SBA certifications. If you are pursuing 8(a), HUBZone, WOSB, or SDVOSB set-asides, your certification must be active in the SBA's certification database (certify.sba.gov). Contracting officers verify this before award. Applications for 8(a) take 90 days on average; HUBZone can run 60–90 days. Start early.
DUNS/UEI. The transition from DUNS to Unique Entity ID (UEI) is complete. Your UEI is generated through SAM.gov registration. Make sure it matches across all federal systems.
Past performance in CPARS. For contracts above the simplified acquisition threshold ($250K), your performance will be rated in the Contractor Performance Assessment Reporting System. Ratings follow you. Strong CPARS on small contracts positions you for larger ones.
Practical first steps
If you have never sold to EPA before, here is a sequenced path that wastes the least time:
- Confirm your NAICS codes match EPA's spend categories. Pull the FPDS data for EPA awards in your primary NAICS code for the last two fiscal years. If EPA does not buy much in that code, adjust your positioning before you spend months pursuing them.
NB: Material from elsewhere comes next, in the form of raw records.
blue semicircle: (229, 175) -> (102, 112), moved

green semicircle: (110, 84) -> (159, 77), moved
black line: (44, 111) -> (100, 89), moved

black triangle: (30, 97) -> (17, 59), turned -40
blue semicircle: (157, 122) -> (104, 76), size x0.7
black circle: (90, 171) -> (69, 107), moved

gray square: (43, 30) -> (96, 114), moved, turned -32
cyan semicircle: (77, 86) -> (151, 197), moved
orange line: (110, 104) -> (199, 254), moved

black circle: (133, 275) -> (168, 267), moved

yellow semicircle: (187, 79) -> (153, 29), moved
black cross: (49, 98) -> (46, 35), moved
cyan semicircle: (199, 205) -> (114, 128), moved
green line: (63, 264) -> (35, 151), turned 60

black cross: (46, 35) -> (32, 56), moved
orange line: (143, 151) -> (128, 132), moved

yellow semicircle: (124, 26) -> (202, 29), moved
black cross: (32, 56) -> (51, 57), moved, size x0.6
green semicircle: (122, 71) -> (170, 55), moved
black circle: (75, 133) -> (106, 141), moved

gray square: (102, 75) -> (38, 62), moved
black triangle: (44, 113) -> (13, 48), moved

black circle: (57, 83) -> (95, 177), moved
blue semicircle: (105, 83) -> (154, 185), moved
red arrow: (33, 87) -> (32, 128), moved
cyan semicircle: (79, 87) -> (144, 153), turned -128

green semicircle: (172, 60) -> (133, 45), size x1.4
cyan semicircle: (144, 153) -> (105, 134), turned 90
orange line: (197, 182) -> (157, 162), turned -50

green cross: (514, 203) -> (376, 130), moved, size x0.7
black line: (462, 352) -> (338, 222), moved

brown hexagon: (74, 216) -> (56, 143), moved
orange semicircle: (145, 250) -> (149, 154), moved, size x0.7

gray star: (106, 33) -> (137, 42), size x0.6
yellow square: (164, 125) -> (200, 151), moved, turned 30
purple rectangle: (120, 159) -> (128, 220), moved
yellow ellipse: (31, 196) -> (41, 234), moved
- Get current on certifications. If you qualify for 8(a), HUBZone, WOSB, or SDVOSB, apply now. The lead times are real. A certification you start today may not be active for 60–90 days.
- Contact EPA's OSDBU. Send a brief introduction email with your UEI, NAICS codes, certifications, and a one-paragraph description of your specific capability. Ask about upcoming outreach events. This is not a sales call; it is a relationship-building contact.
- Identify one recompete opportunity. Search FPDS for an EPA contract in your space that expires within 18 months. Track it on SAM.gov. When the solicitation drops, you will be ready.
- Reach out to one prime contractor's subcontracting coordinator. Pick the prime with the most EPA contract dollars in your NAICS code. Send a capability statement. Request a 20-minute call.
- Attend one EPA industry day or OSDBU event. In-person or virtual, it puts you in front of contracting officers and program managers who will see your face before they see your proposal.
EPA is not a fast-moving agency. The acquisition cycle from solicitation to award frequently runs 6–12 months. The firms that win consistently started building relationships 18 months before the contract hit SAM.gov.